Open guillemsanchezsanchez1996 opened 1 year ago

guillemsanchezsanchez1996 commented 1 year ago

Hello Sebastian and co.

Thanks a lot for designing this nice package to understand the nature of TCR repertoire and potential expansions. My goal with the current airr data I have is to compare differences in clusters between different subjects and I think your batch approach can be really useful for this objective.

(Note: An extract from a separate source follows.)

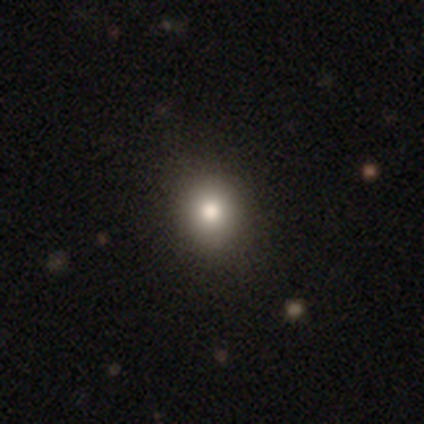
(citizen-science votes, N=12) Overall: smooth (50%; featured or disk 33%). How rounded: round (100%). Merging: none (90%).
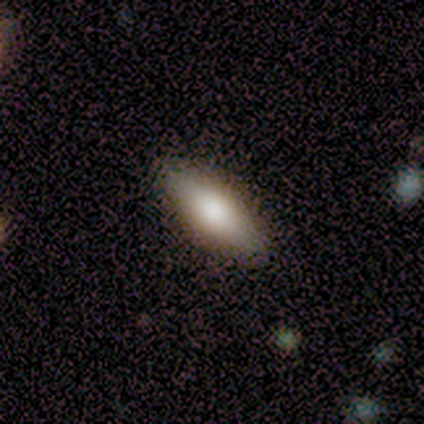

I have been following some of the sections in your docs document but unfortunately I am stuck with the demo for clustering a set of repertoires simultaneously. The main issue is with the metarepertoire function. Here is the error:

In [14]: training_sample_size = round(1000 * (total_cdr3s / 5000)) ...: training_sample = metarepertoire(directory=datadir, ...: data_format='airr', ...: n_sequences=training_sample_size) ...:

TypeError Traceback (most recent call last) Cell In[14], line 2 1 training_sample_size = round(1000 * (total_cdr3s / 5000)) ----> 2 training_sample = metarepertoire(directory=datadir, 3 data_format='airr', 4 n_sequences=training_sample_size)

File ~/miniconda3/envs/clustcr/lib/python3.9/site-packages/clustcr/input/datasets.py:65, in metarepertoire(directory, data_format, out_format, n_sequences) 63 meta = pd.concat([meta, parse_immuneaccess(file, out_format=out_format)]) 64 elif data_format.lower()=='airr': ---> 65 meta = pd.concat([meta, parse_airr(file)]) 66 elif data_format.lower()=='tcrex': 67 meta = pd.concat([meta, parse_tcrex(file)])

File ~/miniconda3/envs/clustcr/lib/python3.9/site-packages/pandas/util/_decorators.py:331, in deprecate_nonkeyword_arguments..decorate..wrapper(*args, *kwargs) 325 if len(args) > num_allow_args: 326 warnings.warn( 327 msg.format(arguments=_format_argument_list(allow_args)), 328 FutureWarning, 329 stacklevel=find_stack_level(), 330 ) --> 331 return func(args, **kwargs)

File ~/miniconda3/envs/clustcr/lib/python3.9/site-packages/pandas/core/reshape/concat.py:368, in concat(objs, axis, join, ignore_index, keys, levels, names, verify_integrity, sort, copy) 146 @deprecate_nonkeyword_arguments(version=None, allowed_args=["objs"]) 147 def concat( 148 objs: Iterable[NDFrame] | Mapping[HashableT, NDFrame], (...) 157 copy: bool = True, 158 ) -> DataFrame | Series: 159 """ 160 Concatenate pandas objects along a particular axis. 161 (...) 366 1 3 4 367 """ --> 368 op = _Concatenator( 369 objs, 370 axis=axis, 371 ignore_index=ignore_index, 372 join=join, 373 keys=keys, 374 levels=levels, 375 names=names, 376 verify_integrity=verify_integrity, 377 copy=copy, 378 sort=sort, 379 ) 381 return op.get_result()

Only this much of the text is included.